• _Problem statement_
Find every line in the records below that contains the string "opcjami" with matching case, and copy each of those lines.

• _Data supplied_
────
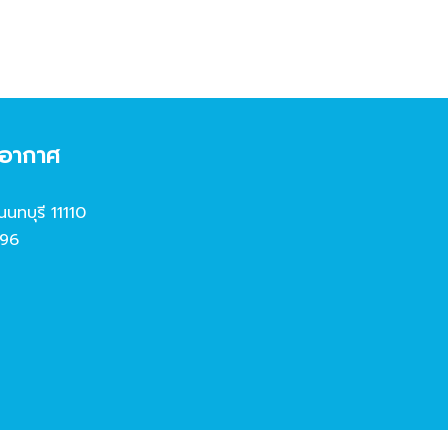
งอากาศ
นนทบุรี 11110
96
────
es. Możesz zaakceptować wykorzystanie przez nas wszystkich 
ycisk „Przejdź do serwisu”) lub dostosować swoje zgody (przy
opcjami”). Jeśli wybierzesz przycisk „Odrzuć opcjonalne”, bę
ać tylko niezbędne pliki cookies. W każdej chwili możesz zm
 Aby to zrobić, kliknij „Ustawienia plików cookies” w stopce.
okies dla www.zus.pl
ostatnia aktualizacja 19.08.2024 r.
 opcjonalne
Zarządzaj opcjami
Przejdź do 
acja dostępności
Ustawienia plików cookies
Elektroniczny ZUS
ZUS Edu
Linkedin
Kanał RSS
────
• _Response to the exercise_
opcjami”). Jeśli wybierzesz przycisk „Odrzuć opcjonalne”, bę
Zarządzaj opcjami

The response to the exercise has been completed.